Pick a word that stands out. Not a sentence, phrase or paragraph; but one word. They must share why
that word made a difference. I want students to look at the glass, not at the window. If you do that,
something happens. You get to the “musical” level of language.
Our choice of words can change the meaning of what we are attempting to convey. A good example is
discussing “withdrawing care.” Clinicians are aware that we never withdraw care at the end of life.
Adjusting that language to withdrawal of technology or treatment that is harmful or no longer beneficial changes the conversation. Can you think of other examples of language that creates
misunderstanding?
We are in a culture and society that commodifies everything. People “generate” words instead of
thinking about how words can be inviting, enticing, and inspiring. We are all operating in a contaminated
language environment. It is profit-driven, politically associated, and there is social media shorthand.
Speaking a word can invigorate us and challenge us. For example, in the political climate today, if you
call an immigrant an “illegal,” it obscures their humanity.

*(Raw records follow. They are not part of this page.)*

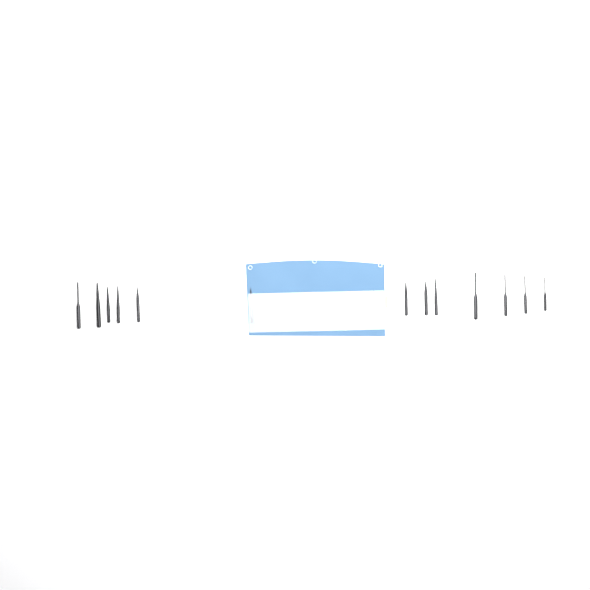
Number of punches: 15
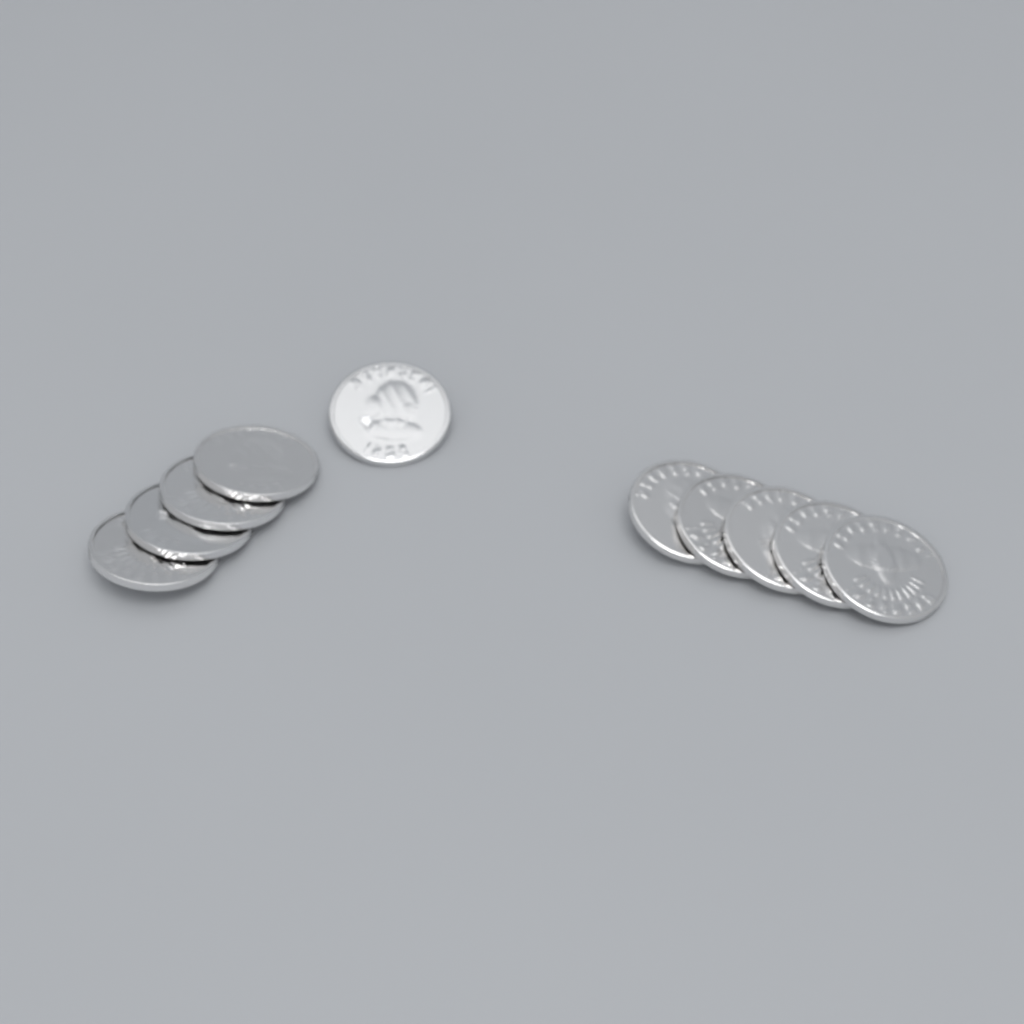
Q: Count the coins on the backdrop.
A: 10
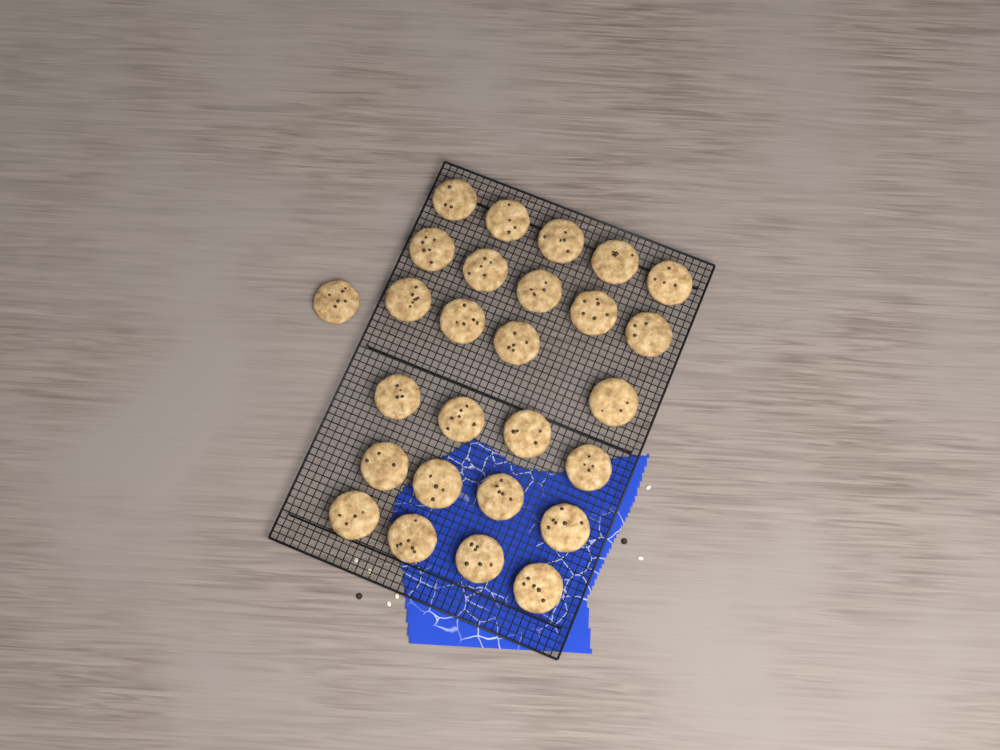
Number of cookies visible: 27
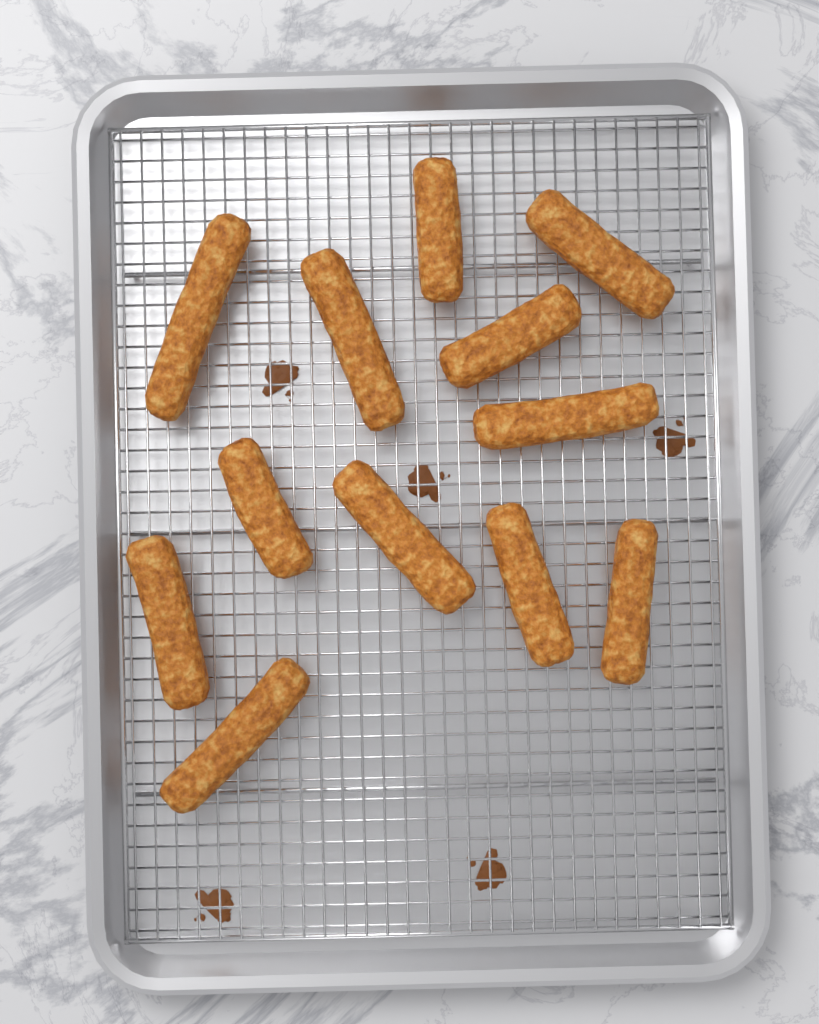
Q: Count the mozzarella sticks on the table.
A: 12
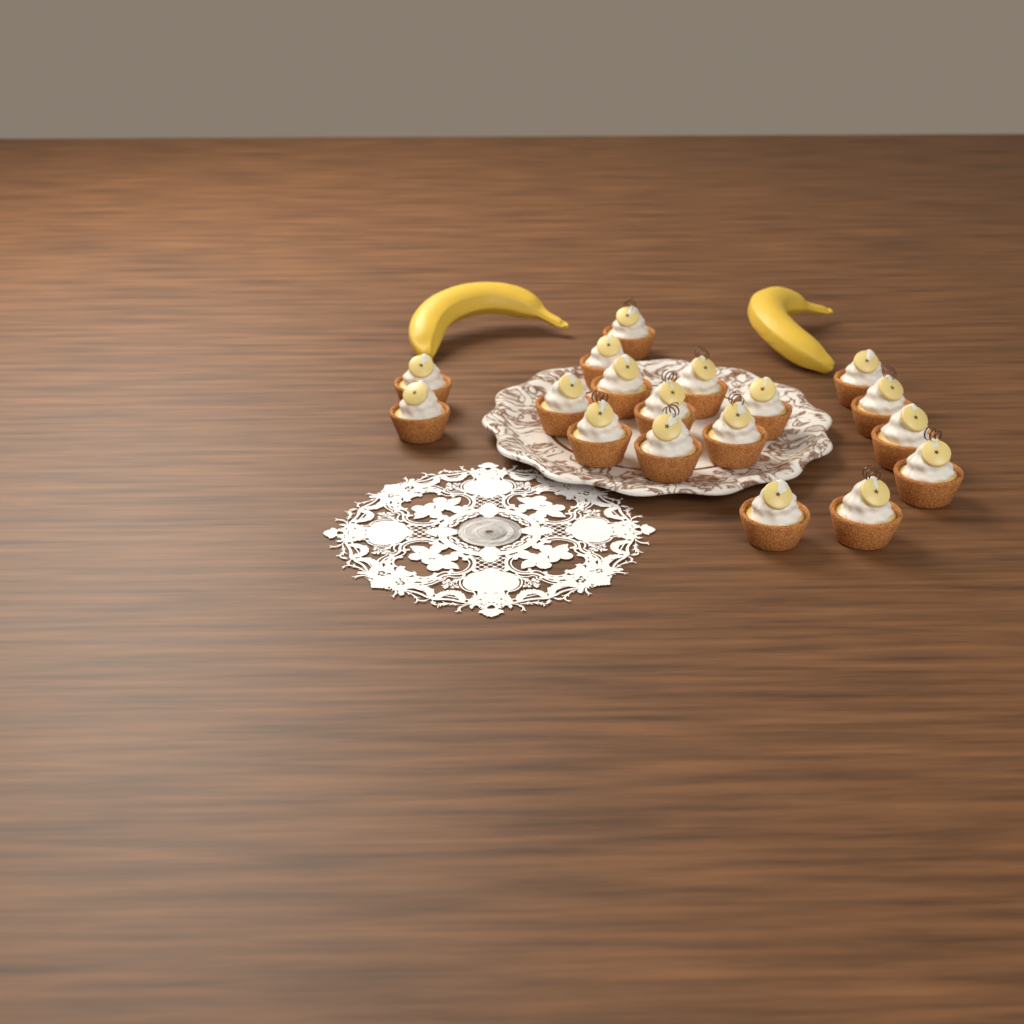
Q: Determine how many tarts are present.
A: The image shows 18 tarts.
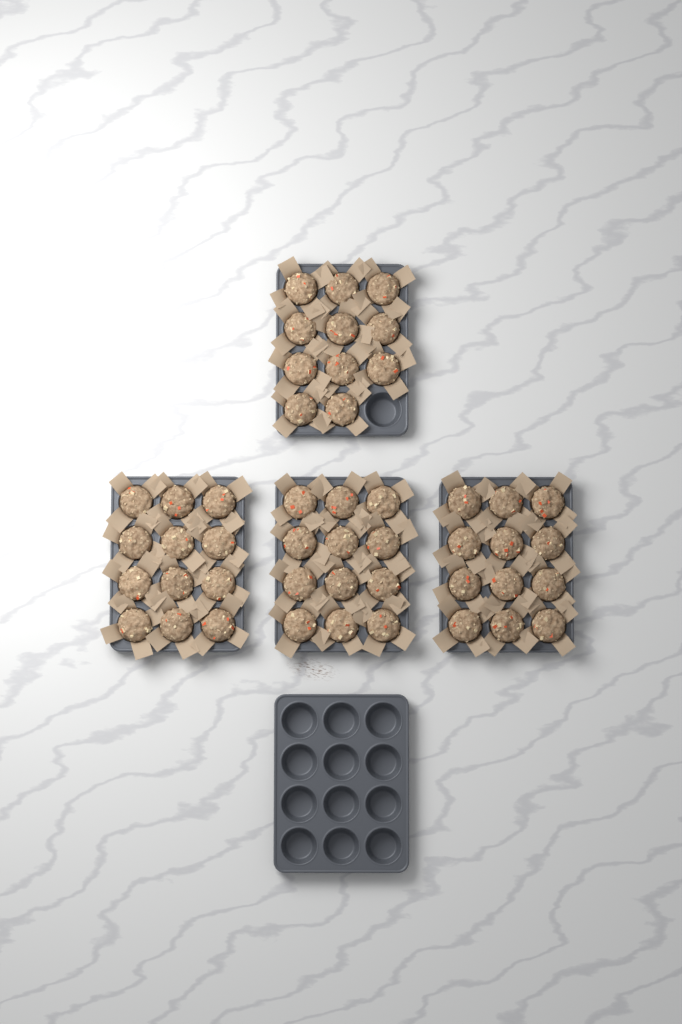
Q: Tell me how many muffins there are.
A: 47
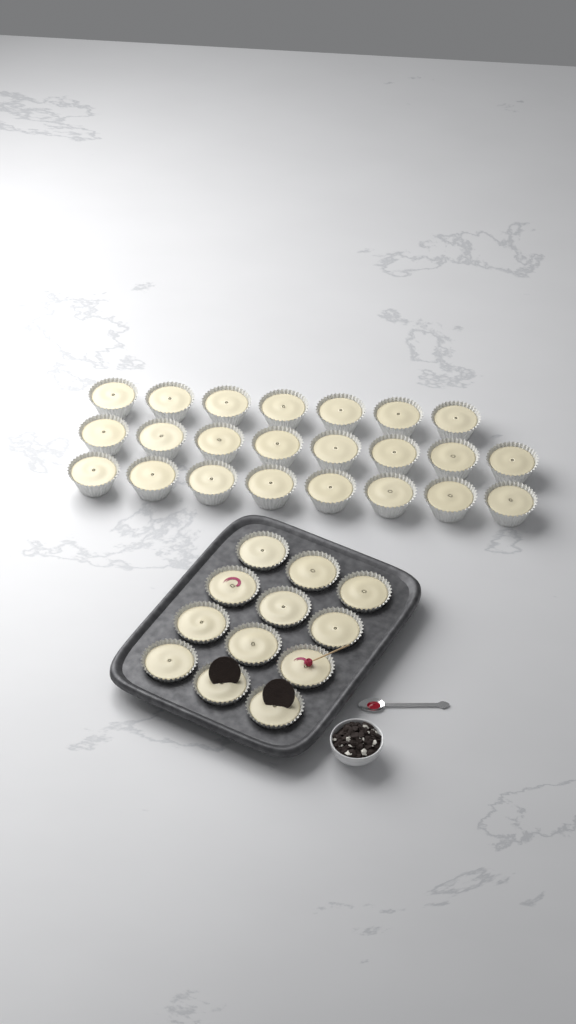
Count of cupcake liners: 35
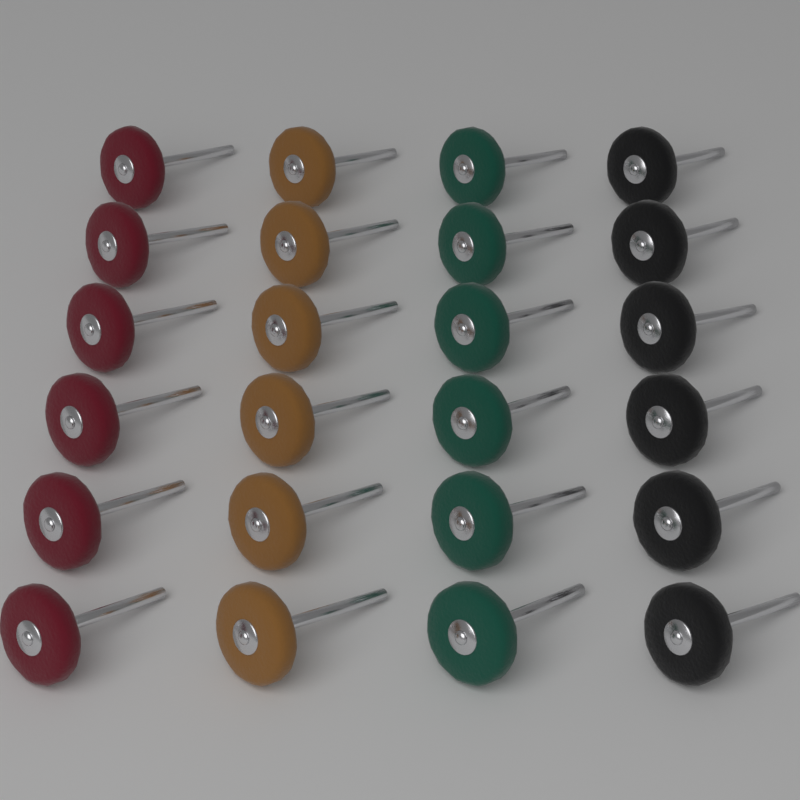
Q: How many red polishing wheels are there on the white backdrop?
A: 6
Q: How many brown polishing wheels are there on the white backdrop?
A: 6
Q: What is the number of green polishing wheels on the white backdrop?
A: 6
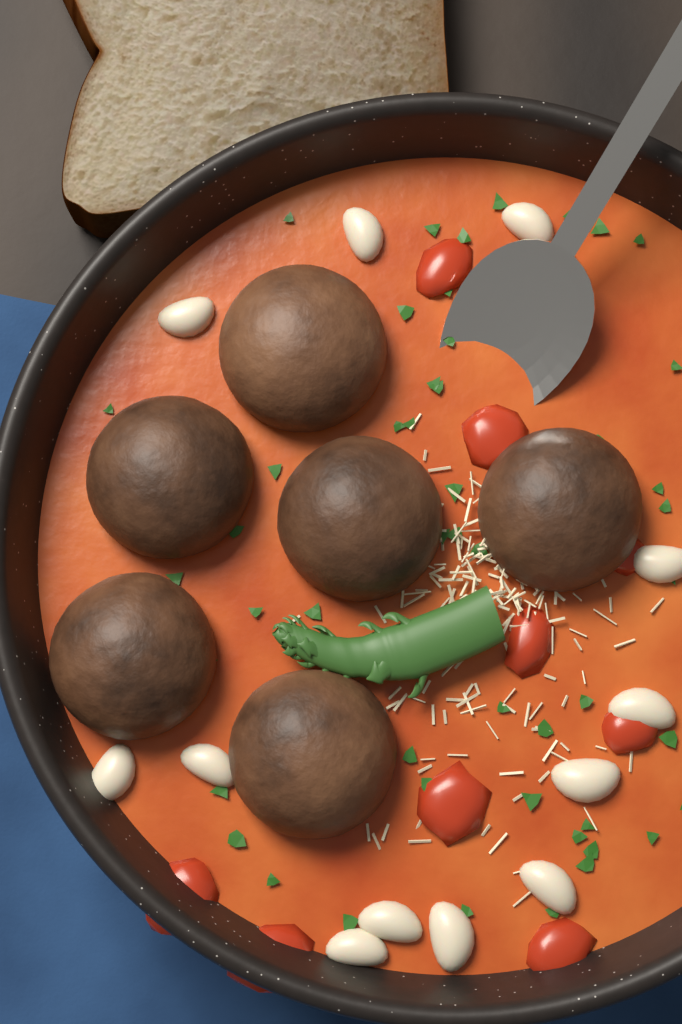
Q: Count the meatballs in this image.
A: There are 6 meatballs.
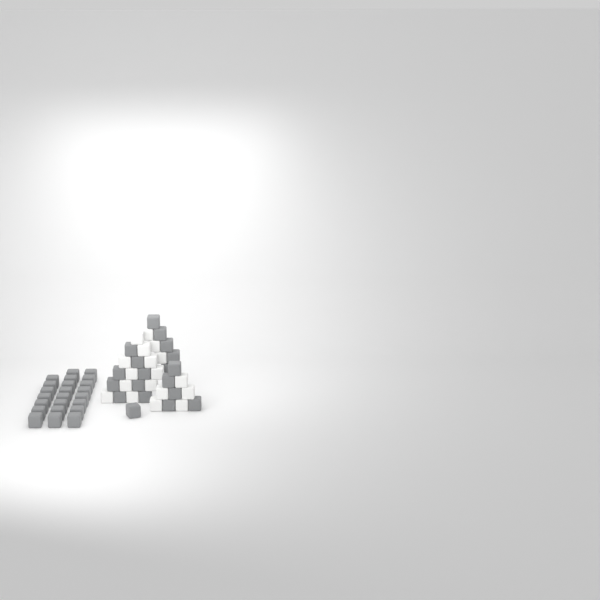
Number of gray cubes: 42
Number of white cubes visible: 18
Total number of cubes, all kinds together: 60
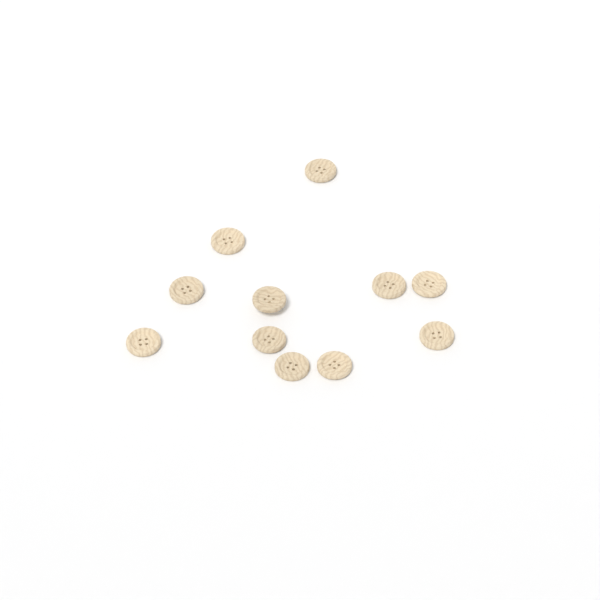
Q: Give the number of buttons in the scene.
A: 11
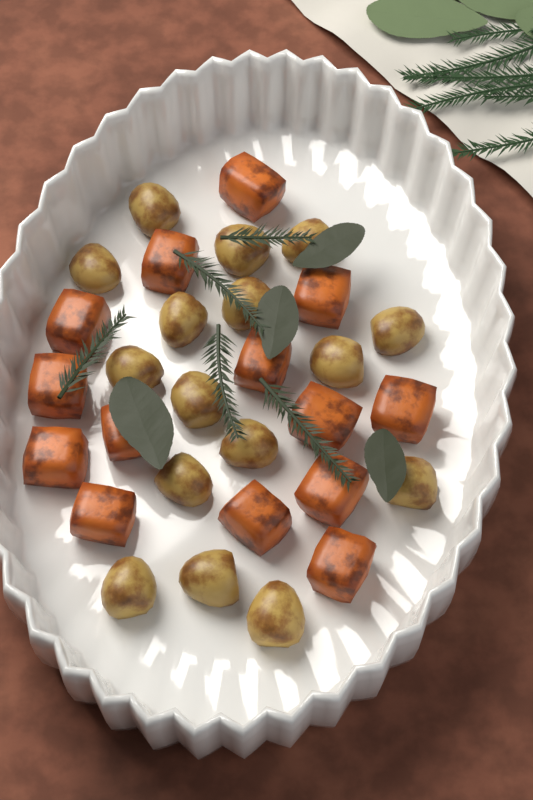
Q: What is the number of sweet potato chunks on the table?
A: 14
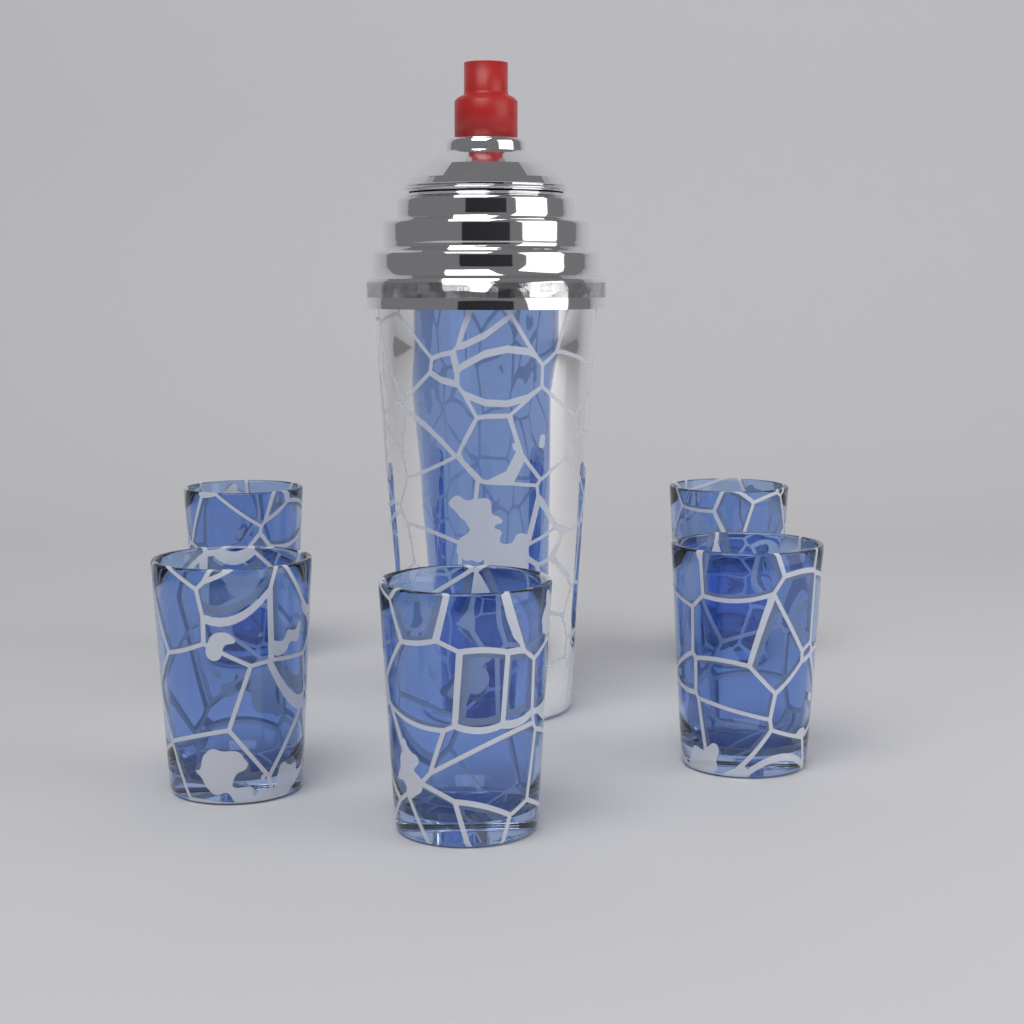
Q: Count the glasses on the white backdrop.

It makes it harder to see them, harder to hear
them. It can be deceptive.
What does that mean for those in medicine? Other examples are when people use metaphors for
suffering. A “battle with cancer.” Your body is not a battleground. Change the language to a “journey
with cancer.” “Loss” is seen as a failure in this culture, but we all die. “End of the journey” is a more
gentle way of saying it.
Words are an instrument of our work.